Thieves make off with wood from Port Gibson, Ms., house, leave outrage in their wake

Courtesy of Ms. Department of Archives and History

Preservationists, Civil War devotees and others are outraged about vandalism at a house that saw the opening shots of the 1863 Battle of Port Gibson in Mississippi.

The Mississippi Department of Archives and History said thieves made off with four wooden support beams and damaged interior flooring and walls at the A.K. Shaifer House in Claiborne County.

“This was clearly theft.

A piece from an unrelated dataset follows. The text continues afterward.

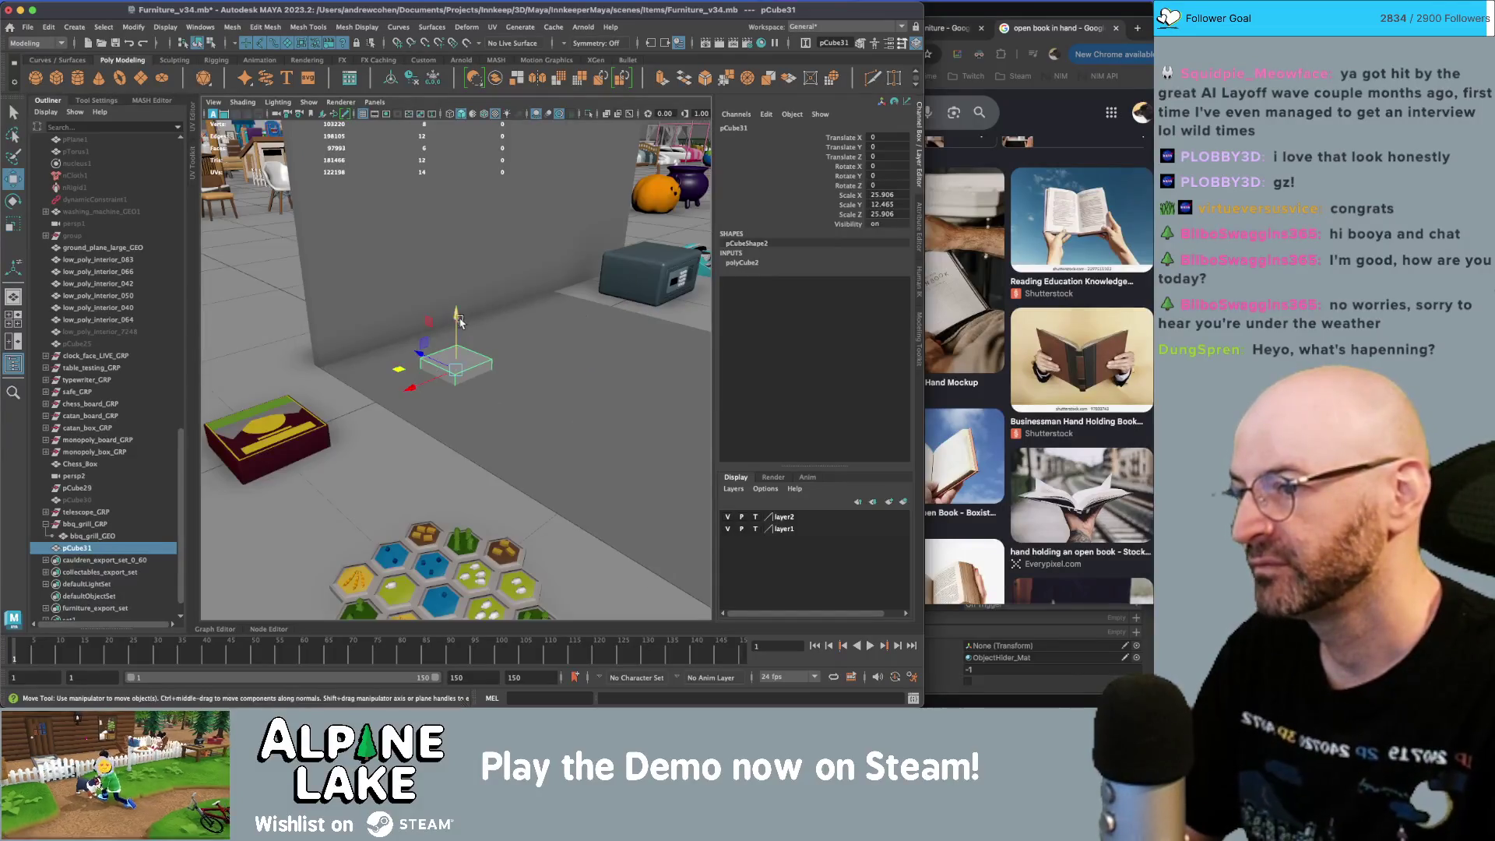
pyautogui.moveTo(461, 302); pyautogui.dragTo(456, 272)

Unlike most acts of vandalism, this took planning and some effort,” Jim Woodrick, director of the department’s historic preservation staff, told the Picket on Thursday. “We can only assume that the thieves were looking to sell or reuse the original architectural features from the house. Some of the floor joists were, indeed, quite lengthy.”

One report put some of them up to 20 feet long.

The Port Gibson Heritage Trust Battlefield Committee offered a $5,000 reward and the local sheriff's department was notified.

The Shaifer House had its moment in history on April 30, 1863, when forces under Union Maj. Gen. Ulysses S. Grant approached Port Gibson during its famed march on Vicksburg.
A Confederate general checked on pickets in the home’s area. A marker on the site says: “The general found Mrs. A.K. Shaifer and the ladies of the house frantically piling their household effects on a wagon.” A crash of musket fire sent the women fleeing.

The home served as a hospital and headquarters during the battle, which ended in a Federal victory and an opening to Vicksburg, which fell two months later.

Officials said the damage was found on April 1; it likely occurred in the preceding week. Woodrick said emergency repairs have been made  to stabilize the floor and other features. The property has been temporarily closed.

“The repair of the Shaifer House is a top priority,” said MDAH director Katie Blount in a statement. “We are consulting with state legislators, local governments, the Port Gibson Heritage Trust, other state agencies and the National Park Service to ensure the house is preserved for future generations.”

National Park Service photo

The home, which was restored a decade ago, did not have regular security, Woodrick said. Officials are working with agencies and volunteers to improve protection.

The Shaifer House was built by A.K. and Elizabeth Shaifer beginning in 1826. The Port Gibson battlefield is a National Historic Landmark and the Shaifer House is a Mississippi Landmark, officials said.

Woodrick called the crime “horrendous” and social media commenters voiced their displeasure. The website Preservation in Mississippi referred to the act as “bold thievery” and an article was headlined, “Let’s nail the thieves who did this to the Shaifer House.”

A Facebook page listing the reward said a chain indicated the vandals used a vehicle to carry off the structural beams. It asked for tips that might lead to the arrest and conviction of the perpetrators.

“Hopefully, this will bring some much-needed attention to the plight of our historic resources and encourage people to get involved in local preservation efforts,” said Woodrick. “Certainly, there's been outrage among my Civil War brethren.”